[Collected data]
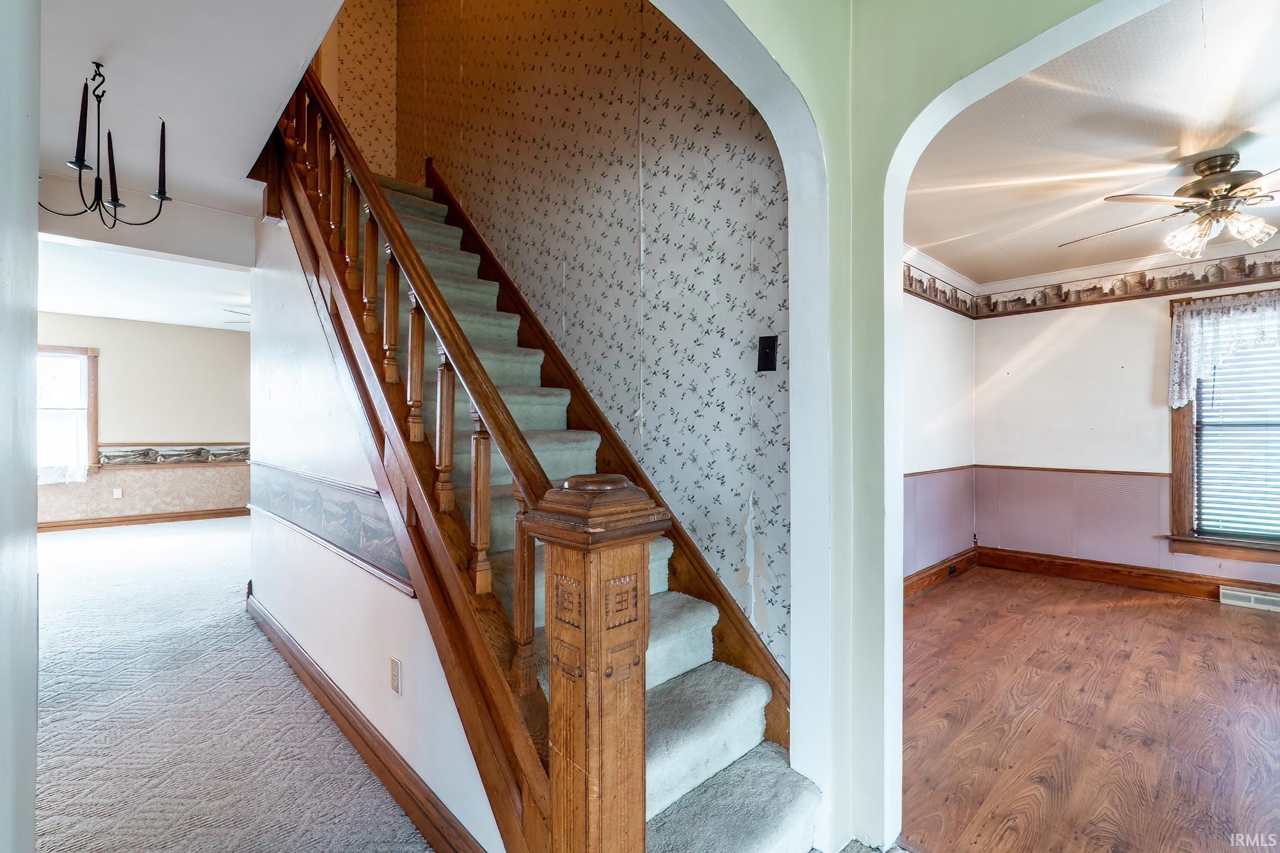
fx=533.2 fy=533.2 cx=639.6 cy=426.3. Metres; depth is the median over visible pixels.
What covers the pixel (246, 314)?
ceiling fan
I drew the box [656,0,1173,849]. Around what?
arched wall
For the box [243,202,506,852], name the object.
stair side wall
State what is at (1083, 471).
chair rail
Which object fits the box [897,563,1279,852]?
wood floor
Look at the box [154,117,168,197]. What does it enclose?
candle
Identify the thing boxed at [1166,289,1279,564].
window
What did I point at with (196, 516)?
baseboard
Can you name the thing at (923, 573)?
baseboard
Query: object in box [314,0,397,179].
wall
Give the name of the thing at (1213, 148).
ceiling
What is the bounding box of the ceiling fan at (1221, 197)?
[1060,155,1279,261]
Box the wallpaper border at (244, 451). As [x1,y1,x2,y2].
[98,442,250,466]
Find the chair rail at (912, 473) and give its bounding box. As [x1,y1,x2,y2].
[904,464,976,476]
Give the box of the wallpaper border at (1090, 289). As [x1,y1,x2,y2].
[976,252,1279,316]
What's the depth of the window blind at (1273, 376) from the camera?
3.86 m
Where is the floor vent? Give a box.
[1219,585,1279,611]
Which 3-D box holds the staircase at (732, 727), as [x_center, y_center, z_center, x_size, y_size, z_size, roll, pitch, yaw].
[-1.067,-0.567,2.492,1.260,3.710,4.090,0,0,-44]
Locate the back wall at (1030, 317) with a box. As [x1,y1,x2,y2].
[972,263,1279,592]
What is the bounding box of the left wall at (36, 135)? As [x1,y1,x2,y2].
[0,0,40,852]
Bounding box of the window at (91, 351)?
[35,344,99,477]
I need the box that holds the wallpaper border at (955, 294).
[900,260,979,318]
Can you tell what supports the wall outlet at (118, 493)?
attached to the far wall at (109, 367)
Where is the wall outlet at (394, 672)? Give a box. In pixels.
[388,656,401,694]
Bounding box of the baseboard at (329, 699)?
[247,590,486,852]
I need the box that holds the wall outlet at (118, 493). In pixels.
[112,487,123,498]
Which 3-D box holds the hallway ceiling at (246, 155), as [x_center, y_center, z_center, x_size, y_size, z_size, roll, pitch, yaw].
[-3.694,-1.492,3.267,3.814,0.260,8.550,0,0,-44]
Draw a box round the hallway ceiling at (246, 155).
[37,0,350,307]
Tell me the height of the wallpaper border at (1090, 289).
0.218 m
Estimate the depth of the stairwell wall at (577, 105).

---

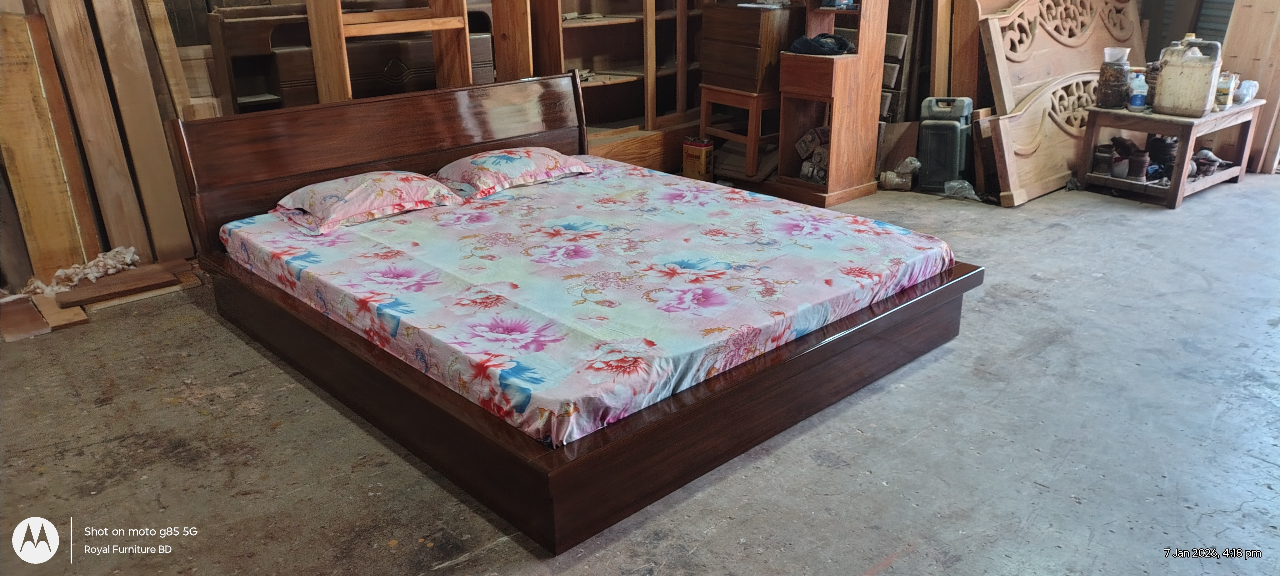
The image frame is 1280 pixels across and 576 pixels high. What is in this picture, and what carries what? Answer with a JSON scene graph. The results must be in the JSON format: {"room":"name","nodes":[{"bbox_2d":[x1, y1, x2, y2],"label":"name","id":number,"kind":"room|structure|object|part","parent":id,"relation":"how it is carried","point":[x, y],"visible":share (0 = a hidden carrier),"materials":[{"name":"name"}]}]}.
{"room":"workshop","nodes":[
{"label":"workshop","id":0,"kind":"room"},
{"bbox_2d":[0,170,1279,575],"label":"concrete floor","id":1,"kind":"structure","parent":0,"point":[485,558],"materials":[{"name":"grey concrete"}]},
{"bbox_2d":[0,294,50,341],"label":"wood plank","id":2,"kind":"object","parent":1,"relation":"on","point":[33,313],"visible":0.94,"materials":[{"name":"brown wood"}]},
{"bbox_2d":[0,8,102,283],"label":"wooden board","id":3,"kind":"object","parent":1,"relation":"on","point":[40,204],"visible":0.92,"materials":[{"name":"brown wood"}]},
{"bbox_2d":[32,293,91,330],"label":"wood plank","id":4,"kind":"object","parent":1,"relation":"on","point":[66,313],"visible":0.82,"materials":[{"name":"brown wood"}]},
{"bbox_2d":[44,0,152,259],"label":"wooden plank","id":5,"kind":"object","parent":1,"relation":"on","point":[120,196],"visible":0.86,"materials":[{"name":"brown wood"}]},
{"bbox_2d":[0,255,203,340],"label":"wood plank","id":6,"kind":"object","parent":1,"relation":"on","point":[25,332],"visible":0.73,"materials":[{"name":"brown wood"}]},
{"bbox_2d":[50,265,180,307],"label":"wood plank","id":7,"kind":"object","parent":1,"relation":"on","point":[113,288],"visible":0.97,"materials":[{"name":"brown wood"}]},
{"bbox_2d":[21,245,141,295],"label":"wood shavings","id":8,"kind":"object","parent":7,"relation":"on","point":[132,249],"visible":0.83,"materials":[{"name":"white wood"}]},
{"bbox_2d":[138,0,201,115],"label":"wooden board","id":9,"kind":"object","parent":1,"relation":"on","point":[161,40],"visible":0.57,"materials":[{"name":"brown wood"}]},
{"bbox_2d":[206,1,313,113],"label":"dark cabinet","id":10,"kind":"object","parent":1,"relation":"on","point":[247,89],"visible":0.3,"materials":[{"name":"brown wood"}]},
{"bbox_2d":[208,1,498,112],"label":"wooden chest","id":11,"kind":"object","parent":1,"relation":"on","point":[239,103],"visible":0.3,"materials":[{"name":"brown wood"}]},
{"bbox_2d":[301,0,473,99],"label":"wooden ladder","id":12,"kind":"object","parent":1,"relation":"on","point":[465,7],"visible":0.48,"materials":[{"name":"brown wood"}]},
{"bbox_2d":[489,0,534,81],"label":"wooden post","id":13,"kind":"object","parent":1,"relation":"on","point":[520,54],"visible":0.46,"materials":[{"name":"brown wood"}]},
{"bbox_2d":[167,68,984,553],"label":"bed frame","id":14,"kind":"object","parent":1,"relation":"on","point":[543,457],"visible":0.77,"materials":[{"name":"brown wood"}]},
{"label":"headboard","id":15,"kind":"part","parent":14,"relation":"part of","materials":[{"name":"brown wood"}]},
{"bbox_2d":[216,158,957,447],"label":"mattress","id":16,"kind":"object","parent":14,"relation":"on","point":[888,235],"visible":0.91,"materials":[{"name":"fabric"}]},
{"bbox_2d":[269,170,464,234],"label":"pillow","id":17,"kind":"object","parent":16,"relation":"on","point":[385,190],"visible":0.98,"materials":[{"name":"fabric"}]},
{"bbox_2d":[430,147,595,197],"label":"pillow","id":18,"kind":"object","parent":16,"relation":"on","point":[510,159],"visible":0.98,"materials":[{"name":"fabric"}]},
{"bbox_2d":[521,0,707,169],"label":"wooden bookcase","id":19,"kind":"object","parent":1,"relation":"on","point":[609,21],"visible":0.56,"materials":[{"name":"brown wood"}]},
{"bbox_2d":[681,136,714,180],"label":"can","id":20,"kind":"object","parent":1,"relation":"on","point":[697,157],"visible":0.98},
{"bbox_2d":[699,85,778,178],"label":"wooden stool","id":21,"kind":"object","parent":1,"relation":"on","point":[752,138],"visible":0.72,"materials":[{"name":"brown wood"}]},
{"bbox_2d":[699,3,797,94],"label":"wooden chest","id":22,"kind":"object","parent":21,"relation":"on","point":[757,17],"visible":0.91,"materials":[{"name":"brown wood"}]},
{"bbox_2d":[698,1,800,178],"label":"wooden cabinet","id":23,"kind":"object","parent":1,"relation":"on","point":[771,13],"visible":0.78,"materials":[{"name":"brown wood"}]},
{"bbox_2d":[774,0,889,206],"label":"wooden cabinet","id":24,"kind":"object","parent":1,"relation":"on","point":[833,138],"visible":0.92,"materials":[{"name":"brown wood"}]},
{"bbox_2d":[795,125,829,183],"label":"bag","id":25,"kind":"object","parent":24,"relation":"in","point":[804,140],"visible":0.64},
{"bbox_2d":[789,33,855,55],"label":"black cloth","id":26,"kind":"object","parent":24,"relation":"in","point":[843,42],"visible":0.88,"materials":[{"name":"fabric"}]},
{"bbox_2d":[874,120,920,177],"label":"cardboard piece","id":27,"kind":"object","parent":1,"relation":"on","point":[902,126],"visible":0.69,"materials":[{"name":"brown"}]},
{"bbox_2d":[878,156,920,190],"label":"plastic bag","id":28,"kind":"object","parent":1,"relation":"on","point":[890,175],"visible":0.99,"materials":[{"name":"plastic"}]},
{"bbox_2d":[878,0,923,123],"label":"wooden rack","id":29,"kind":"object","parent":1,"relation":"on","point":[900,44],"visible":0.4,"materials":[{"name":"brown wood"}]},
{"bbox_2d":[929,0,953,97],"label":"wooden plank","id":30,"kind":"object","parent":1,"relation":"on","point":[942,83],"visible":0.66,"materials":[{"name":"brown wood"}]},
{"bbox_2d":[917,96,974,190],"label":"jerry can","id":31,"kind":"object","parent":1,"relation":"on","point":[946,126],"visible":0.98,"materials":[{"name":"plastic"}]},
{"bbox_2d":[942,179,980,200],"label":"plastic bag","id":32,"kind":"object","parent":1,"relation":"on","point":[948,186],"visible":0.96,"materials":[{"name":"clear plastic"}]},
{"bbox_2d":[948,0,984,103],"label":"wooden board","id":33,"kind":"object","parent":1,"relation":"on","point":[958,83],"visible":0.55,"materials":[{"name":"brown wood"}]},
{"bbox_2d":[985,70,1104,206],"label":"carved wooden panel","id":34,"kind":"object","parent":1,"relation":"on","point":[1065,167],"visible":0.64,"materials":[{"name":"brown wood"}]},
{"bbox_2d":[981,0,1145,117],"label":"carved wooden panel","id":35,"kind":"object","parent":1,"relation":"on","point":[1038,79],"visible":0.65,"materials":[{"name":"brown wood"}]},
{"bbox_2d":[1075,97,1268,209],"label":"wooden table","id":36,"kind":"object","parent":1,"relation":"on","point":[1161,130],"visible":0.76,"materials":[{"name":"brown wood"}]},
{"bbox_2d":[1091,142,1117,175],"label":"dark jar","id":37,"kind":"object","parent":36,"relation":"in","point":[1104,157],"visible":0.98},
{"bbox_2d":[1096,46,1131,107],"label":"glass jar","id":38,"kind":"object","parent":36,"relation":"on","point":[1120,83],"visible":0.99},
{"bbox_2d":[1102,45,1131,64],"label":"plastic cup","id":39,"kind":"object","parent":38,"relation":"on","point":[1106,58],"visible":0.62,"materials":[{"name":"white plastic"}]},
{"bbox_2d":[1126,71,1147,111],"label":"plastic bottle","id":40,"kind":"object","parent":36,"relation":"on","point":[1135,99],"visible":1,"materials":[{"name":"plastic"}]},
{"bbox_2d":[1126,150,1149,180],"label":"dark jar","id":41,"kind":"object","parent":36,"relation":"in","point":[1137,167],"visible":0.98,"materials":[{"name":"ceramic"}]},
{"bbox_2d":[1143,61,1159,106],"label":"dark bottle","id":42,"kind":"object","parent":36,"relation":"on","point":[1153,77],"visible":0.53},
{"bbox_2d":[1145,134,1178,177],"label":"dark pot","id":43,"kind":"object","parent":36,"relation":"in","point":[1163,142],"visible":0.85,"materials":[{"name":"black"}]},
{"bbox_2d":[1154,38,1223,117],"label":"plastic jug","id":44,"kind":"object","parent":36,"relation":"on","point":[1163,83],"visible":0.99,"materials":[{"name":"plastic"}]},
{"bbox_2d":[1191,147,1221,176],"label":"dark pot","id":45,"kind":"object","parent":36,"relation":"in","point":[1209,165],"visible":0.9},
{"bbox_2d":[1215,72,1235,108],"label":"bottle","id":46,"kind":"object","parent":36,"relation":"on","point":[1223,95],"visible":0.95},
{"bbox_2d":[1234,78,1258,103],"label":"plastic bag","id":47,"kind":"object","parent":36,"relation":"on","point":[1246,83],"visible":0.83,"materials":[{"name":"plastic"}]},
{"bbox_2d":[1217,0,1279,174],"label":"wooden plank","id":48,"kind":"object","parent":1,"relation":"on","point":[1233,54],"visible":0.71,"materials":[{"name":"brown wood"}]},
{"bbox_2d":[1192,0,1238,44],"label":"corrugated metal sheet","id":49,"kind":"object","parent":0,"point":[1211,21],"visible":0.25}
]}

• EXERCISE
Above this instruction are the records; retype exactly the lines from the one containing "Bounding box of the window at (91, 351)?" up to and including the one containing "Estimate the depth".

• EXERCISE SOLUTION
Bounding box of the window at (91, 351)?
[35,344,99,477]
I need the box that holds the wallpaper border at (955, 294).
[900,260,979,318]
Can you tell what supports the wall outlet at (118, 493)?
attached to the far wall at (109, 367)
Where is the wall outlet at (394, 672)? Give a box. In pixels.
[388,656,401,694]
Bounding box of the baseboard at (329, 699)?
[247,590,486,852]
I need the box that holds the wall outlet at (118, 493). In pixels.
[112,487,123,498]
Which 3-D box holds the hallway ceiling at (246, 155), as [x_center, y_center, z_center, x_size, y_size, z_size, roll, pitch, yaw].
[-3.694,-1.492,3.267,3.814,0.260,8.550,0,0,-44]
Draw a box round the hallway ceiling at (246, 155).
[37,0,350,307]
Tell me the height of the wallpaper border at (1090, 289).
0.218 m
Estimate the depth of the stairwell wall at (577, 105).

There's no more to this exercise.